(Pictures paired with source code)
- - - - - - -

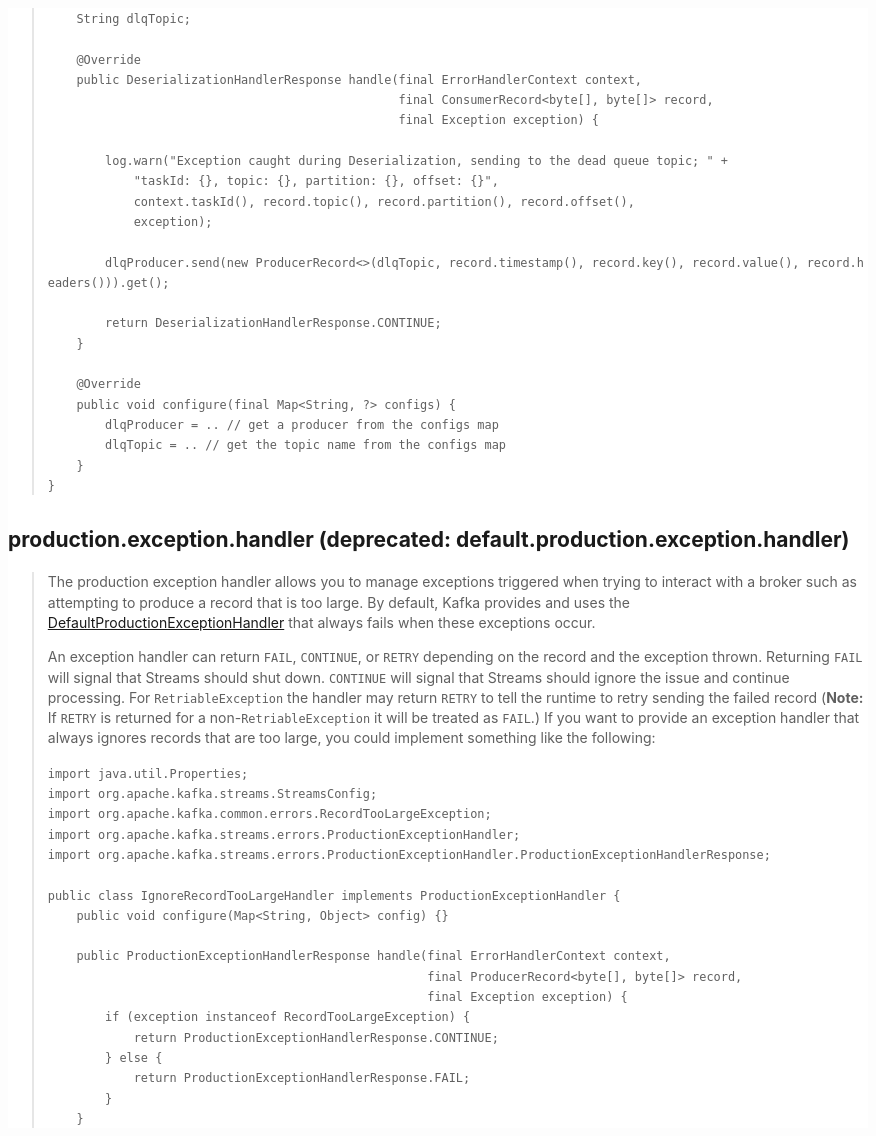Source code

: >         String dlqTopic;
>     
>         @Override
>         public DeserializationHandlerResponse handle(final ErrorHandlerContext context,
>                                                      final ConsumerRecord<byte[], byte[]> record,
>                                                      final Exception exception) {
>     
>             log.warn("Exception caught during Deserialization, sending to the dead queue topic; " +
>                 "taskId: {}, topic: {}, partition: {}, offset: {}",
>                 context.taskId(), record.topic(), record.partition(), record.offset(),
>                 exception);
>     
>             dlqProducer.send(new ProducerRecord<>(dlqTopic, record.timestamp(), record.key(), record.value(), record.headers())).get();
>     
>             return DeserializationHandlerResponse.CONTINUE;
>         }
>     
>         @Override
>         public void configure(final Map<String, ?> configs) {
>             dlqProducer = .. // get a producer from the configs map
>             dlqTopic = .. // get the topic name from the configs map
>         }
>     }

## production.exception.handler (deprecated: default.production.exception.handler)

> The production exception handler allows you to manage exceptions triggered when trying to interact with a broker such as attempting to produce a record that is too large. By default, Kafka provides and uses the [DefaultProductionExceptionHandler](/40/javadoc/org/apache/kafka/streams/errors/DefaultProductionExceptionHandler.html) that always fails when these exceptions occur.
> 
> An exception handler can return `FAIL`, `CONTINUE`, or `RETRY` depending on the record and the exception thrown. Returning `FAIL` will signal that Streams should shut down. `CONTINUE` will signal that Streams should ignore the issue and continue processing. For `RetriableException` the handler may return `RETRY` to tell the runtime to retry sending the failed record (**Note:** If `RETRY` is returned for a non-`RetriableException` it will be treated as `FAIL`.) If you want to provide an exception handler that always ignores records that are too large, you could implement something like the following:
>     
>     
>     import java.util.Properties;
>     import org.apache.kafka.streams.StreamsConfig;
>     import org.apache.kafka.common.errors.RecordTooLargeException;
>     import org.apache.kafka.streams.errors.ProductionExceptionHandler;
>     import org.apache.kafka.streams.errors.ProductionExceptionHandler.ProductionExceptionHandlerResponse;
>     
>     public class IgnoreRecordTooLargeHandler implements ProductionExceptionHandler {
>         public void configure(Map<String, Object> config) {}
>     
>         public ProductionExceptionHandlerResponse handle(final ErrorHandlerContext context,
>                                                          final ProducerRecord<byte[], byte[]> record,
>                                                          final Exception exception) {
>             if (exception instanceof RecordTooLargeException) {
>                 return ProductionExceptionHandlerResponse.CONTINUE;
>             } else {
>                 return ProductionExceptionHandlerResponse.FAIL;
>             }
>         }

- - - - - - -

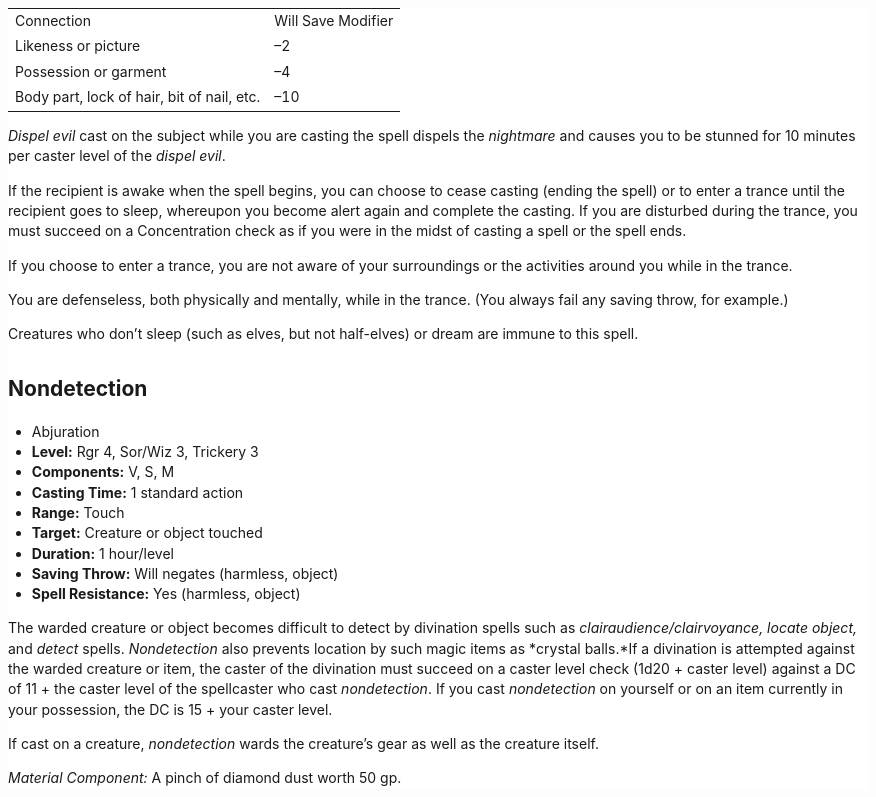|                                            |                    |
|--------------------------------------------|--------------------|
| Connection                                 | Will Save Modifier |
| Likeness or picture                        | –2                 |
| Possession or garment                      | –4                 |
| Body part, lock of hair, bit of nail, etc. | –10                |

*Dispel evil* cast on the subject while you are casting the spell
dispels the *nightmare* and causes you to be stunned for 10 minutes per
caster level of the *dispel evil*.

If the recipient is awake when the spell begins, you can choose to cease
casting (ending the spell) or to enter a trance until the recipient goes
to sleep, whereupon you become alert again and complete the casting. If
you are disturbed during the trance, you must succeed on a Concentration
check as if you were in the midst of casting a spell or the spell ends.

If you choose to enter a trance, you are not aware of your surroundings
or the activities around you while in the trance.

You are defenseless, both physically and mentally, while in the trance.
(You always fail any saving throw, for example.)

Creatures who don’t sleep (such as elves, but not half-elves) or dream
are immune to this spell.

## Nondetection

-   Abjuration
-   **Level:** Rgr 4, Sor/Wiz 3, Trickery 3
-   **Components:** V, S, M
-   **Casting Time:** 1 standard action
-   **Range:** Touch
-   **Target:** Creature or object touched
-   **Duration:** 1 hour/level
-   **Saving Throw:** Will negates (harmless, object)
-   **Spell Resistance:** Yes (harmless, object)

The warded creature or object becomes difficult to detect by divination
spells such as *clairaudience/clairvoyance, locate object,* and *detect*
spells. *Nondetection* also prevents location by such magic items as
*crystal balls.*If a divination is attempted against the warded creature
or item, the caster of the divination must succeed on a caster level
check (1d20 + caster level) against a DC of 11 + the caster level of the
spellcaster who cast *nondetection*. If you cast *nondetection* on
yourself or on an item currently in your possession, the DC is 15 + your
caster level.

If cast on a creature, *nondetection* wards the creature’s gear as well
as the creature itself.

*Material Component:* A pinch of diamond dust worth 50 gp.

- - - - - - -

EXERCISE DESCRIPTION | Your answer should be the lines above that contain the word "enter", copied out.

RESULT OF THE EXERCISE |
casting (ending the spell) or to enter a trance until the recipient goes
If you choose to enter a trance, you are not aware of your surroundings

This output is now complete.